> **TASK TO CARRY OUT**
The answer should consist of each line from the data below that includes "依次类推".

Document images with source code
::::

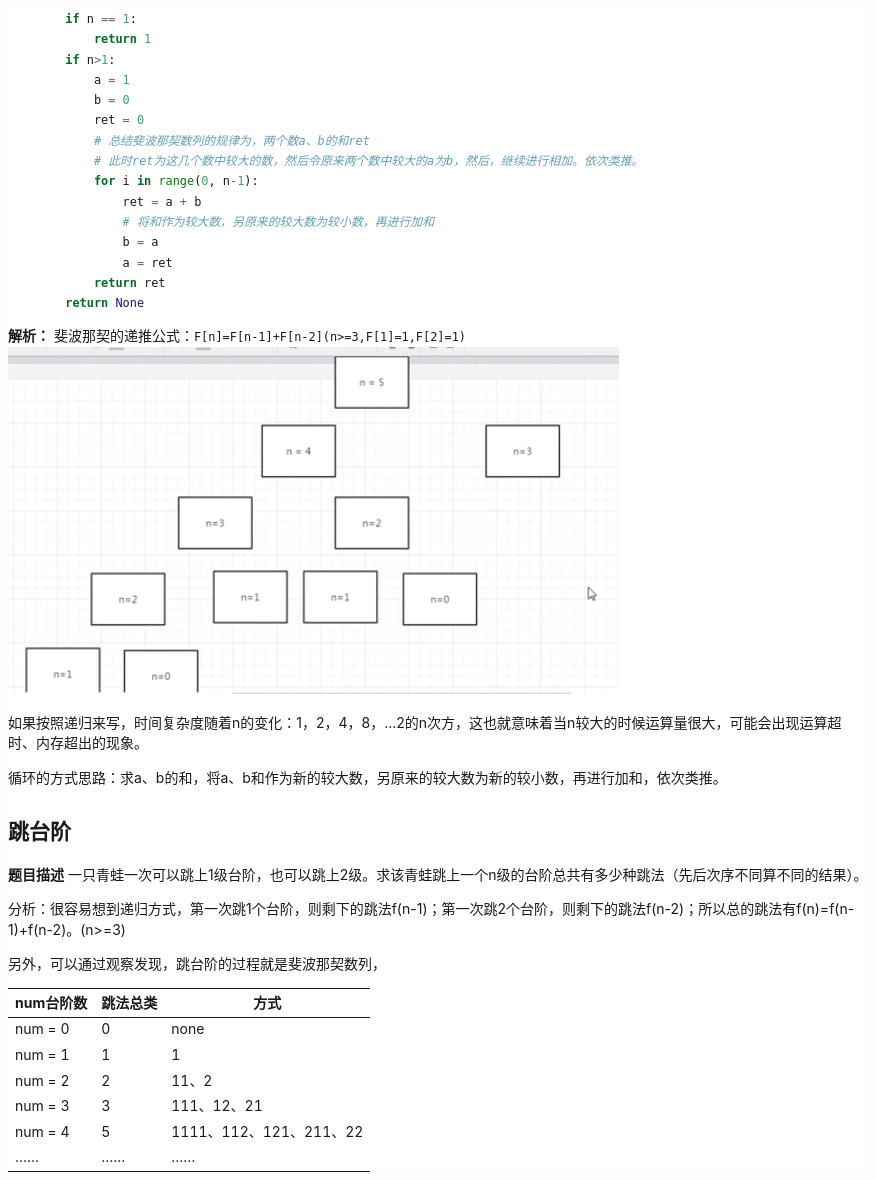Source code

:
 ```python
        if n == 1:
            return 1
        if n>1:
            a = 1
            b = 0
            ret = 0
            # 总结斐波那契数列的规律为，两个数a、b的和ret
            # 此时ret为这几个数中较大的数，然后令原来两个数中较大的a为b，然后，继续进行相加。依次类推。
            for i in range(0, n-1):
                ret = a + b
                # 将和作为较大数，另原来的较大数为较小数，再进行加和
                b = a
                a = ret
            return ret
        return None
```

**解析：**
斐波那契的递推公式：`F[n]=F[n-1]+F[n-2](n>=3,F[1]=1,F[2]=1)`
![image-20200323151817892](/styles/images/typora-images/image-20200323151817892.png)

如果按照递归来写，时间复杂度随着n的变化：1，2，4，8，…2的n次方，这也就意味着当n较大的时候运算量很大，可能会出现运算超时、内存超出的现象。

循环的方式思路：求a、b的和，将a、b和作为新的较大数，另原来的较大数为新的较小数，再进行加和，依次类推。

## 跳台阶

**题目描述**
一只青蛙一次可以跳上1级台阶，也可以跳上2级。求该青蛙跳上一个n级的台阶总共有多少种跳法（先后次序不同算不同的结果）。

分析：很容易想到递归方式，第一次跳1个台阶，则剩下的跳法f(n-1)；第一次跳2个台阶，则剩下的跳法f(n-2)；所以总的跳法有f(n)=f(n-1)+f(n-2)。(n>=3)

另外，可以通过观察发现，跳台阶的过程就是斐波那契数列，

| num台阶数 | 跳法总类 | 方式 |
|---|---|---|
|num = 0|  0| none|
|num = 1|  1|1|
|num = 2|  2|11、2|
|num = 3|  3|111、12、21|
|num = 4|  5|1111、112、121、211、22|
|……| …… |……|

::::

> **ANSWER SPACE**
            # 此时ret为这几个数中较大的数，然后令原来两个数中较大的a为b，然后，继续进行相加。依次类推。
循环的方式思路：求a、b的和，将a、b和作为新的较大数，另原来的较大数为新的较小数，再进行加和，依次类推。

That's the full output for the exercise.